(Page images and extracted text)
============
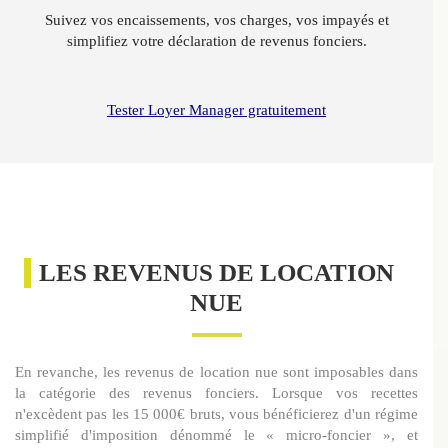
Suivez vos encaissements, vos charges, vos impayés et
simplifiez votre déclaration de revenus fonciers.
Tester Loyer Manager gratuitement
LES REVENUS DE LOCATION
NUE
En revanche, les revenus de location nue sont imposables dans
la catégorie des revenus fonciers. Lorsque vos recettes
n'excèdent pas les 15 000€ bruts, vous bénéficierez d'un régime
simplifié d'imposition dénommé le « micro-foncier », et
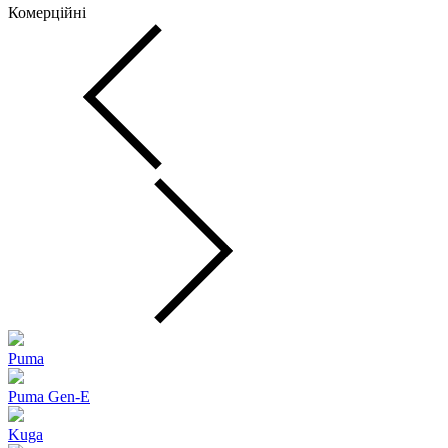
Комерційні
Puma
Puma Gen‑E
Kuga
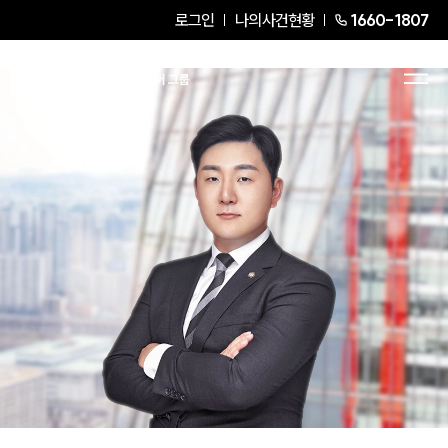
로그인
나의사건현황
1660-1807
이신규
Senior Associate Attorney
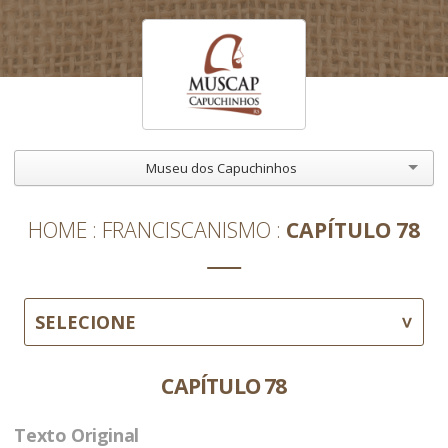
Museu dos Capuchinhos
HOME
FRANCISCANISMO
CAPÍTULO 78
SELECIONE
CAPÍTULO 78
Texto Original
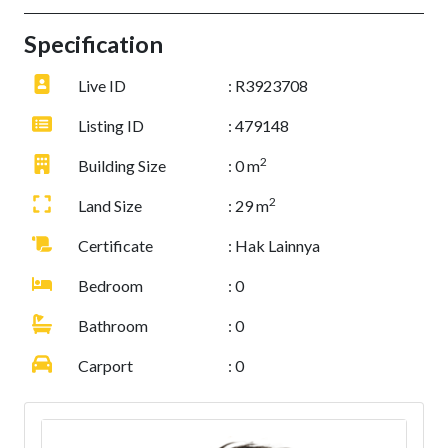
Specification
Live ID
: R3923708
Listing ID
: 479148
2
Building Size
: 0 m
2
Land Size
: 29 m
Certificate
: Hak Lainnya
Bedroom
: 0
Bathroom
: 0
Carport
: 0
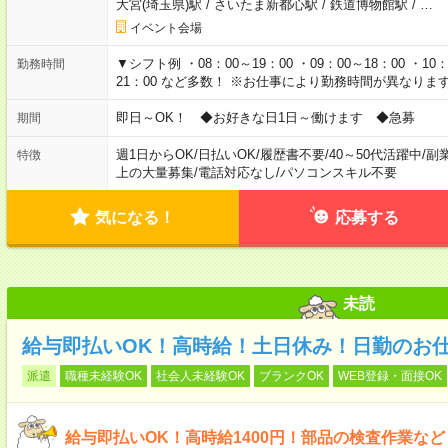
大宮(埼玉県)駅
/
さいたま新都心駅
/
鉄道博物館駅
/
…
イベント会場
▼シフト例 ・08：00～19：00 ・09：00～18：00 ・10：0
勤務時間
21：00 など多数！ ※お仕事により勤務時間が異なりま
即日～OK！ ◆お好きな日1日～働けます ◆急募
期間
週1日からOK
/
日払いOK
/
履歴書不要
/
40～50代活躍中
/
副
特徴
上の大量募集
/
電話対応なし
/
パソコンスキル不要
気になる！
応募する
未読
給与即払いOK！高時給！土日休み！日勤のお
派遣
職種未経験OK
社会人未経験OK
ブランクOK
WEB登録・面接OK
給与即払いOK！高時給1400円！部品の検査作業な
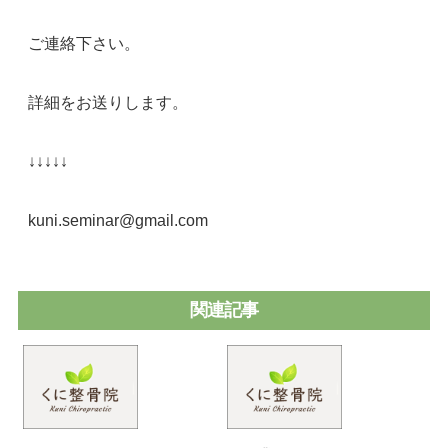
ご連絡下さい。
詳細をお送りします。
↓↓↓↓↓
kuni.seminar@gmail.com
関連記事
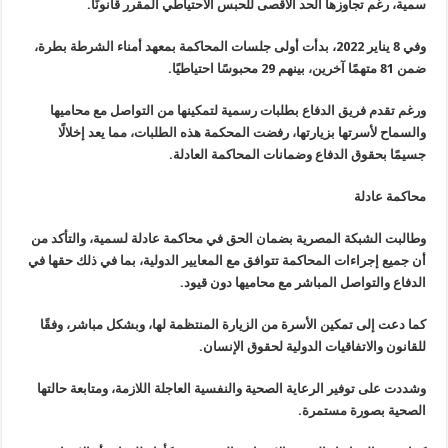
سمية، رغم تجاوزها الحد الأقصى للحبس الاحتياطي المقرر قانونًا.
وفي 8 يناير 2022، بدأت أولى جلسات المحاكمة بمعهد أمناء الشرطة بطرة،
ضمن 81 متهمًا آخرين، بينهم 29 محبوسًا احتياطيًا.
ورغم تقدم فريق الدفاع بطلبات رسمية لتمكينها من التواصل مع محاميها
والسماح لأسرتها بزيارتها، رفضت المحكمة هذه الطلبات، مما يعد إخلالًا
جسيمًا بحقوق الدفاع وضمانات المحاكمة العادلة.
محاكمة عادلة
وطالبت الشبكة المصرية بضمان الحق في محاكمة عادلة لسمية، والتأكد من
أن جميع إجراءات المحاكمة تتوافق مع المعايير الدولية، بما في ذلك حقها في
الدفاع والتواصل المباشر مع محاميها دون قيود.
كما دعت إلى تمكين الأسرة من الزيارة المنتظمة لها، وبشكل مباشر، وفقًا
للقانون والاتفاقيات الدولية لحقوق الإنسان.
وشددت على توفير الرعاية الصحية والنفسية العاجلة اللازمة، ومتابعة حالتها
الصحية بصورة مستمرة.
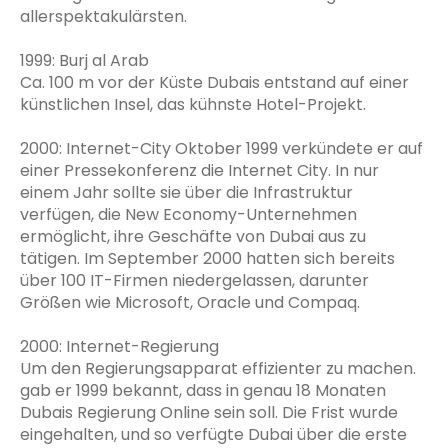
allerspektakulärsten.
1999: Burj al Arab
Ca. 100 m vor der Küste Dubais entstand auf einer
künstlichen Insel, das kühnste Hotel-Projekt.
2000: Internet-City Oktober 1999 verkündete er auf
einer Pressekonferenz die Internet City. In nur
einem Jahr sollte sie über die Infrastruktur
verfügen, die New Economy-Unternehmen
ermöglicht, ihre Geschäfte von Dubai aus zu
tätigen. Im September 2000 hatten sich bereits
über 100 IT-Firmen niedergelassen, darunter
Größen wie Microsoft, Oracle und Compaq.
2000: Internet-Regierung
Um den Regierungsapparat effizienter zu machen.
gab er 1999 bekannt, dass in genau 18 Monaten
Dubais Regierung Online sein soll. Die Frist wurde
eingehalten, und so verfügte Dubai über die erste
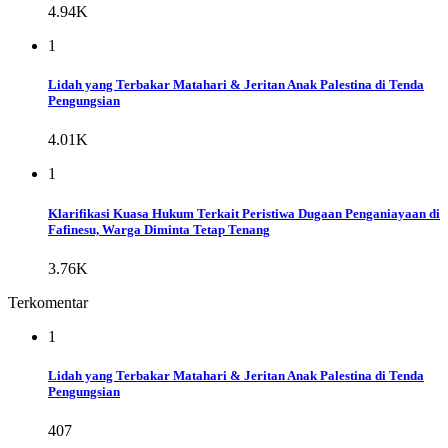
4.94K
1
Lidah yang Terbakar Matahari & Jeritan Anak Palestina di Tenda
Pengungsian
4.01K
1
Klarifikasi Kuasa Hukum Terkait Peristiwa Dugaan Penganiayaan di
Fafinesu, Warga Diminta Tetap Tenang
3.76K
Terkomentar
1
Lidah yang Terbakar Matahari & Jeritan Anak Palestina di Tenda
Pengungsian
407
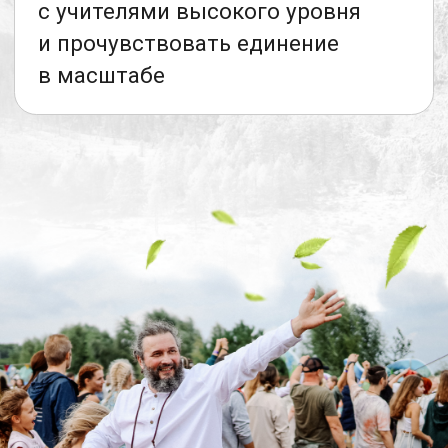
и ощутить единую большую,
любящую семью единых духом
и разумом людей
Протока — это...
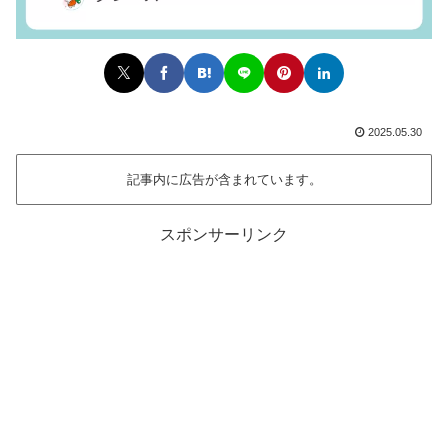
2025.05.30
記事内に広告が含まれています。
スポンサーリンク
============
Leave out the pictures and return every record word for word.

EXERCISE RESULT:
Suivez vos encaissements, vos charges, vos impayés et
simplifiez votre déclaration de revenus fonciers.
Tester Loyer Manager gratuitement
LES REVENUS DE LOCATION
NUE
En revanche, les revenus de location nue sont imposables dans
la catégorie des revenus fonciers. Lorsque vos recettes
n'excèdent pas les 15 000€ bruts, vous bénéficierez d'un régime
simplifié d'imposition dénommé le « micro-foncier », et
Комерційні
Puma
Puma Gen‑E
Kuga
로그인
나의사건현황
1660-1807
이신규
Senior Associate Attorney
Museu dos Capuchinhos
HOME
FRANCISCANISMO
CAPÍTULO 78
SELECIONE
CAPÍTULO 78
Texto Original
Specification
Live ID
: R3923708
Listing ID
: 479148
2
Building Size
: 0 m
2
Land Size
: 29 m
Certificate
: Hak Lainnya
Bedroom
: 0
Bathroom
: 0
Carport
: 0
大宮(埼玉県)駅
/
さいたま新都心駅
/
鉄道博物館駅
/
…
イベント会場
▼シフト例 ・08：00～19：00 ・09：00～18：00 ・10：0
勤務時間
21：00 など多数！ ※お仕事により勤務時間が異なりま
即日～OK！ ◆お好きな日1日～働けます ◆急募
期間
週1日からOK
/
日払いOK
/
履歴書不要
/
40～50代活躍中
/
副
特徴
上の大量募集
/
電話対応なし
/
パソコンスキル不要
気になる！
応募する
未読
給与即払いOK！高時給！土日休み！日勤のお
派遣
職種未経験OK
社会人未経験OK
ブランクOK
WEB登録・面接OK
給与即払いOK！高時給1400円！部品の検査作業な
ご連絡下さい。
詳細をお送りします。
↓↓↓↓↓
kuni.seminar@gmail.com
関連記事
سمية، رغم تجاوزها الحد الأقصى للحبس الاحتياطي المقرر قانونًا.
وفي 8 يناير 2022، بدأت أولى جلسات المحاكمة بمعهد أمناء الشرطة بطرة،
ضمن 81 متهمًا آخرين، بينهم 29 محبوسًا احتياطيًا.
ورغم تقدم فريق الدفاع بطلبات رسمية لتمكينها من التواصل مع محاميها
والسماح لأسرتها بزيارتها، رفضت المحكمة هذه الطلبات، مما يعد إخلالًا
جسيمًا بحقوق الدفاع وضمانات المحاكمة العادلة.
محاكمة عادلة
وطالبت الشبكة المصرية بضمان الحق في محاكمة عادلة لسمية، والتأكد من
أن جميع إجراءات المحاكمة تتوافق مع المعايير الدولية، بما في ذلك حقها في
الدفاع والتواصل المباشر مع محاميها دون قيود.
كما دعت إلى تمكين الأسرة من الزيارة المنتظمة لها، وبشكل مباشر، وفقًا
للقانون والاتفاقيات الدولية لحقوق الإنسان.
وشددت على توفير الرعاية الصحية والنفسية العاجلة اللازمة، ومتابعة حالتها
الصحية بصورة مستمرة.
allerspektakulärsten.
1999: Burj al Arab
Ca. 100 m vor der Küste Dubais entstand auf einer
künstlichen Insel, das kühnste Hotel-Projekt.
2000: Internet-City Oktober 1999 verkündete er auf
einer Pressekonferenz die Internet City. In nur
einem Jahr sollte sie über die Infrastruktur
verfügen, die New Economy-Unternehmen
ermöglicht, ihre Geschäfte von Dubai aus zu
tätigen. Im September 2000 hatten sich bereits
über 100 IT-Firmen niedergelassen, darunter
Größen wie Microsoft, Oracle und Compaq.
2000: Internet-Regierung
Um den Regierungsapparat effizienter zu machen.
gab er 1999 bekannt, dass in genau 18 Monaten
Dubais Regierung Online sein soll. Die Frist wurde
eingehalten, und so verfügte Dubai über die erste
4.94K
1
Lidah yang Terbakar Matahari & Jeritan Anak Palestina di Tenda
Pengungsian
4.01K
1
Klarifikasi Kuasa Hukum Terkait Peristiwa Dugaan Penganiayaan di
Fafinesu, Warga Diminta Tetap Tenang
3.76K
Terkomentar
1
Lidah yang Terbakar Matahari & Jeritan Anak Palestina di Tenda
Pengungsian
407
и ощутить единую большую,
любящую семью единых духом
и разумом людей
Протока — это...
2025.05.30
記事内に広告が含まれています。
スポンサーリンク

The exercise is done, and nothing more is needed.